Jaamil Olawale Kosoko

Black Body Amnesia is a performance project by author, performance artist, educator, and curator Jaamil Olawale Kosoko. The project accompanies Kosoko’s forthcoming Black Body Amnesia: Poems and Other Speech Acts (Wendy Subway, 2022), which blends poetry, memoir, conversation, and performance theory to enliven a personal archive of visual and verbal offerings. Inspired by Audre Lorde’s concept of biomythography, Kosoko’s archive refracts the shapeshifting, illegible, and fugitive realities of Black diasporan people within the American context to tell a complex narrative rooted within a queer, Black, self-defined, and feminist imagination.

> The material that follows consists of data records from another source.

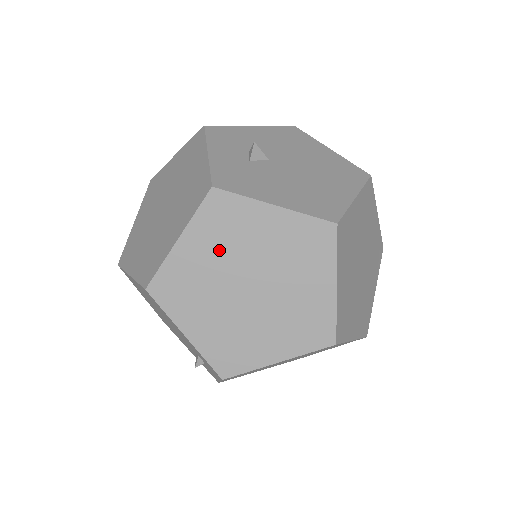
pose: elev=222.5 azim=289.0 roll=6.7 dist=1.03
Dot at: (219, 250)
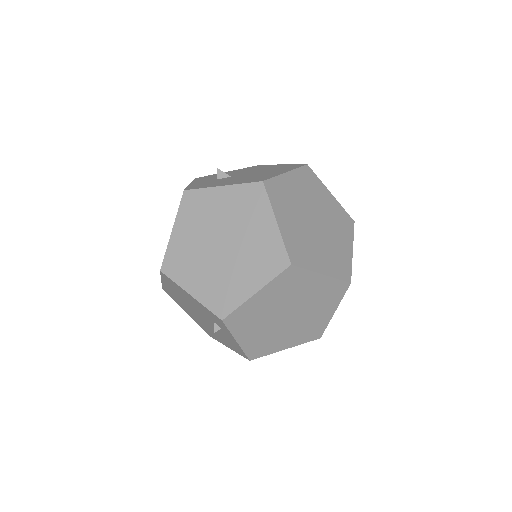
Dot at: (197, 227)
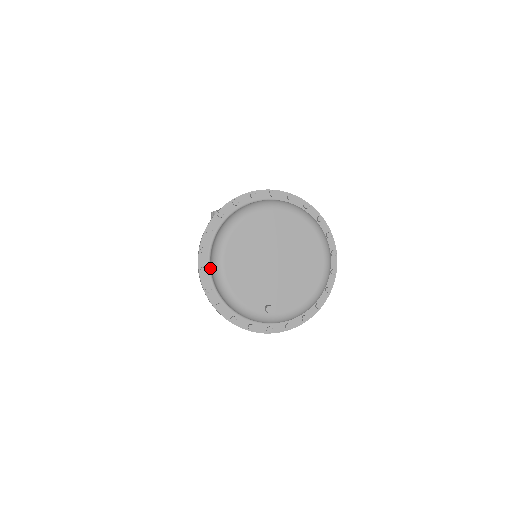
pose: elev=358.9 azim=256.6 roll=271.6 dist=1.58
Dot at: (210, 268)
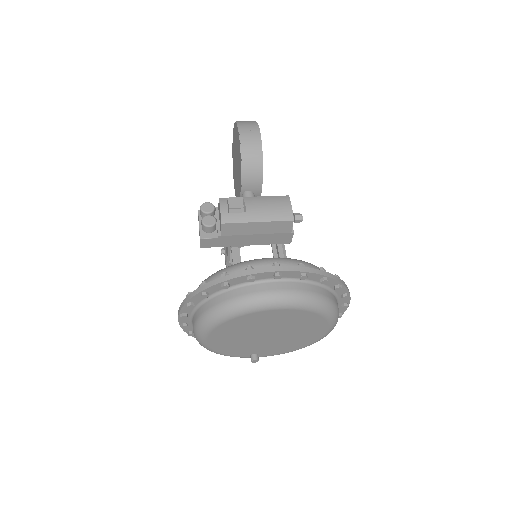
Dot at: (192, 324)
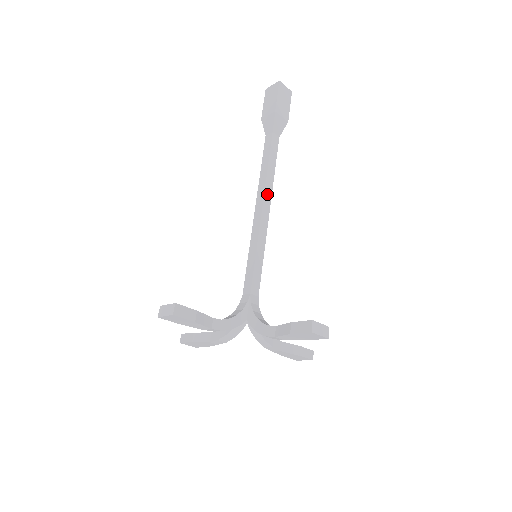
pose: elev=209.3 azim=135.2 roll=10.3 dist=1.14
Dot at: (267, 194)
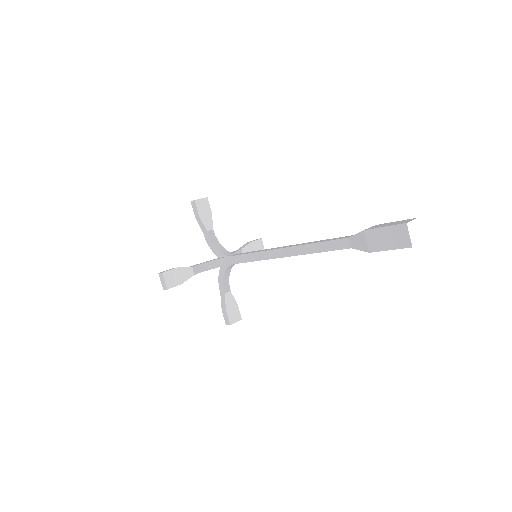
Dot at: (297, 255)
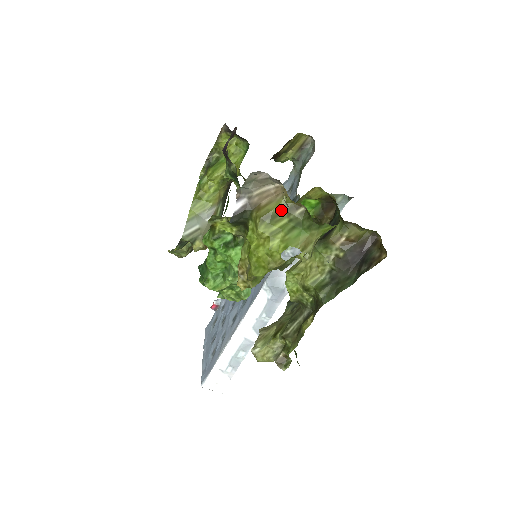
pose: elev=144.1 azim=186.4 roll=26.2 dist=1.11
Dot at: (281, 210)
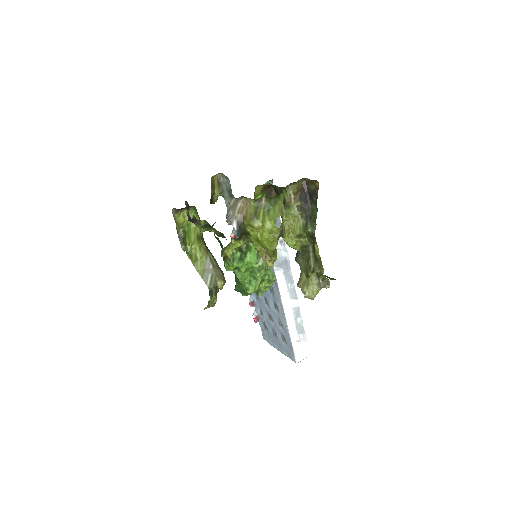
Dot at: (255, 208)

Now, Kosoko brings their work to the stage for a live performance melding vocalization, music, spoken word, movement, moving-image, sculpture, and fabric. Black Body Amnesia is performed by Kosoko with an alternating cast of musicians, DJ’s, and vocalists including Raymond Pinto, DJ Maij, and sound designer/composer Everett Saunders. For the work, Kosoko uses complexity theory—which they define as the study of adaptive survivalist strategies inside complex networks or environments—as a choreographic device. From this artistic vantage point, the artist explores how minoritarianized communities record and affirm their existence through collaborative actions and protests, and how they then archive these personal freedom narratives to subvert culturally charged fields of systemic oppression, loss, and erasure. 

The performance of Black Body Amnesia follows Kosoko’s remote day long April 22, 2020 EMPAC presentation titled Chameleon (The Living Installments), which repurposed the online social platform Discord as an interactive venue where the artist hosted audio streaming of original sound, footage from a new moving-image work, a multi-media zine, remote conversations, a somatic workshop, and an archive of images, videos, and links. Many of the theories and documents from this event will find themselves in Black Body Amnesia, now staged in person for deeper theatrical exploration. 

Kosoko and their team will be in-residence at EMPAC to develop and rehearse Black Body Amnesia in advance of their performance. This residency will support lighting design and set design, and will include a film shoot. The performance of the work will be open to Rensselaer faculty, staff, and students, and will be staged for a dynamic film shoot that will be streamed at a later date.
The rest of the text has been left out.